Explicit contexts (vibes) like this are how we are modernizing 40-year-old COBOL systems without melting the financial sector. And it is how a Marketing Director using Google Antigravity will eventually run their entire campaign attribution model without asking the data science guru for a favor.
The Coda Maker Identity Crisis
So, where does this leave the Coda community?
If you identify as a “Maker” because you know how to write complex formulas, you are in trouble. That skill is becoming a commodity. The AI can write the formula faster and with fewer syntax errors. I demonstrated this capability here.
However, if you identify as a “Maker” because you know how to model a problem, you are about to become a god.
The future Coda Maker is not a formula-writer. They are a Context Engineer.
- They define the schema (the nouns and verbs of the business).
- They define the tools (what APIs the agent can touch via MCP).
- They define the success criteria (what “good” looks like).
- They force the agent to set goals and create a plan.
Then, they let the agent do the “vibe coding”.
The Downstream Flood
In 2030, we won’t talk about “tech companies” versus “normal companies.” We won’t talk about “software engineers” versus “knowledge workers.”

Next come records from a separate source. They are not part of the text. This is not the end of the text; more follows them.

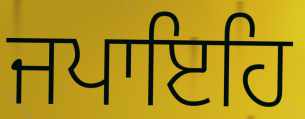
ਜਪਾਇਹਿ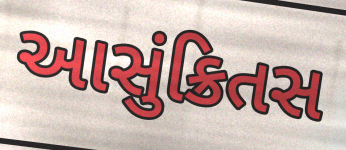
આસુંક્રિતસ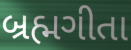
બ્રહ્મગીતા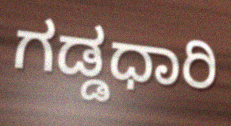
ಗಡ್ಡಧಾರಿ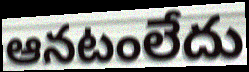
ఆనటంలేదు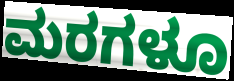
ಮರಗಳೂ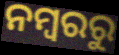
ନମ୍ବରରୁ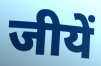
जीयेंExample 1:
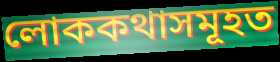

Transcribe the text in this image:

লোককথাসমূহত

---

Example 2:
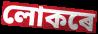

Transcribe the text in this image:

লোকৰে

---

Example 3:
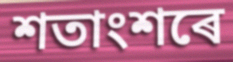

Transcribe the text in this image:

শতাংশৰে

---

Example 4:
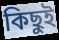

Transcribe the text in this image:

কিছুই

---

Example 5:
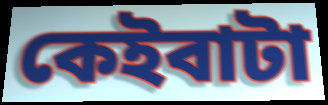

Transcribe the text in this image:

কেইবাটাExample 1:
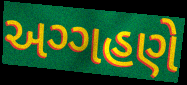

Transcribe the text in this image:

અગ્ગહણે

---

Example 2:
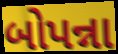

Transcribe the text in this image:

બોપન્ના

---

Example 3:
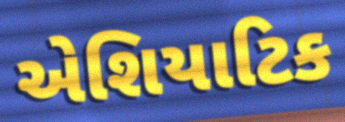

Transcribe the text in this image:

એશિયાટિક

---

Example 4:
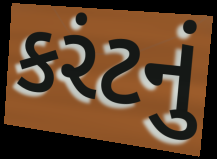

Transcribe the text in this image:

કરંટનું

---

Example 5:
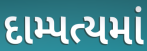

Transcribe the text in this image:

દામ્પત્યમાં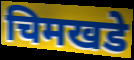
चिमखडे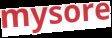
mysoreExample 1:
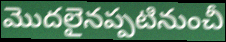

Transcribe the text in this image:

మొదలైనప్పటినుంచీ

We will talk about System Architects and System Users.
The “System Architects” will understand that every business problem—from supply chain logistics to writing a press release—is a software problem. They will use tools like mcpOS™, Claude Cowork, and Google Antigravity to spin up agents that solve these problems deterministically.
The “System Users” will be… well, they’ll be the ones complaining that the AI “didn’t get the vibe.”
As I said earlier, enterprise middle managers are sleepwalking. They believe their value lies in their ability to coordinate, attend meetings, and “sync.” They are overlooking the fact that the upstream capabilities of software engineering are flowing down to their desks.
Those who wake up and learn to swim in this new current—using Coda MCP, mcpOS™, context engineering, and reasoning agents—will find they have superpowers. They will do the work of ten people with the effort of one. They will be superhuman.
Those who don’t? They’ll just be wondering why the water is getting so high.